Der Hannoversche Schweißhund gehört keinesfalls in eine Stadtwohnung, da er viel Auslauf sowie auch eine angemessene Arbeit benötigt. Ideal sind ein Haus mit Garten sowie regelmäßiger Einsatz bei der Jagd. Keineswegs reichen „normale“ tägliche Spaziergänge. Ferner will dieser Hund weder vernachlässigt noch verzärtelt werden: Er ist und bleibt eben ein Jagdhund. Was die Fellpflege anbelangt, so ist regelmäßiges Bürsten ausreichend. Besonders nach der Jagd sollte er zudem auf Parasiten sowie Verletzungen hin untersucht werden.
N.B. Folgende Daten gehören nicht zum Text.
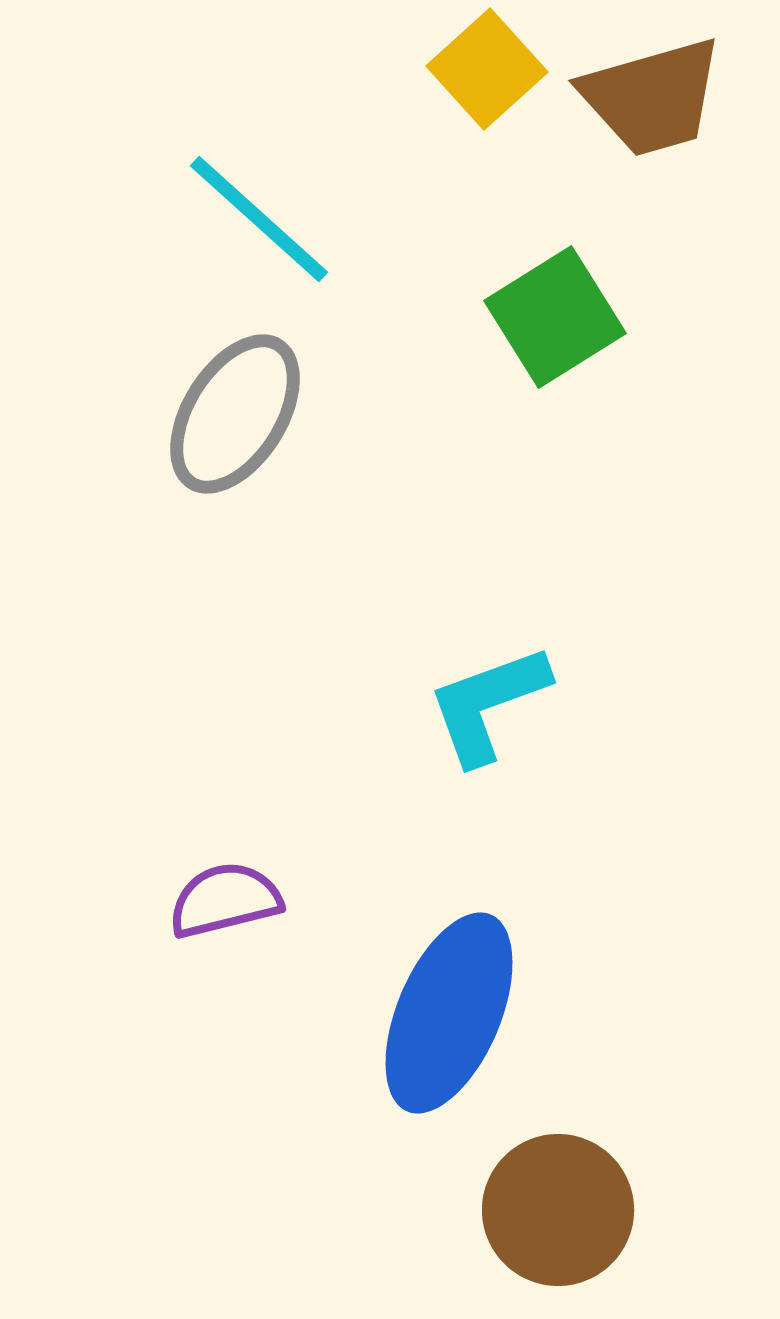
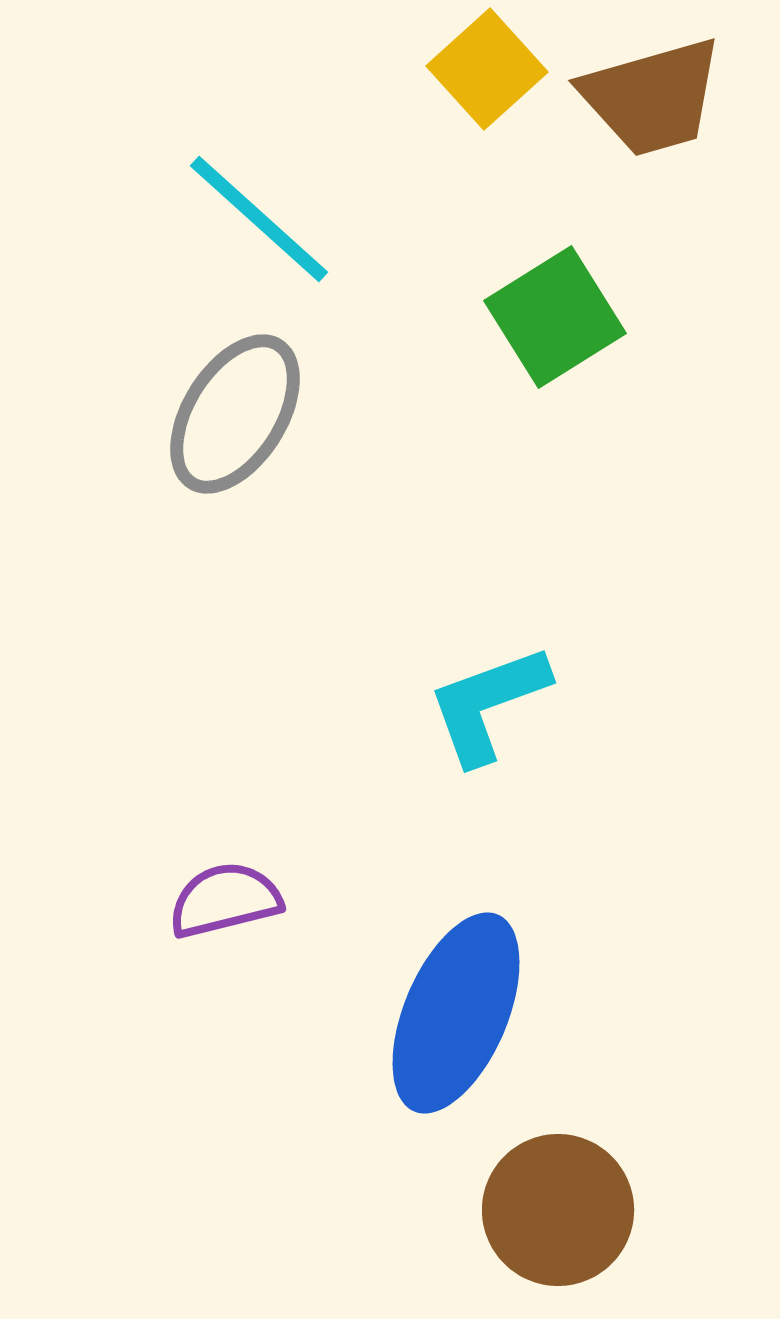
blue ellipse: moved 7 px right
Auch den Ohren und den Augen sollte man besondere Aufmerksamkeit schenken. Häufig stecken Dornen und Grannen zwischen den Ballen, diese müssen unbedingt sofort entfernt werden.

Sonstiges

Hannoversche Schweißhunde fressen gerne, man sollte jedoch darauf achten, dass ihre Futtermenge der körperlichen Arbeit angepasst wird. Keinesfalls sollte der Hund unmittelbar vor der Jagd gefüttert werden, da Magendrehungen die Folge sein können.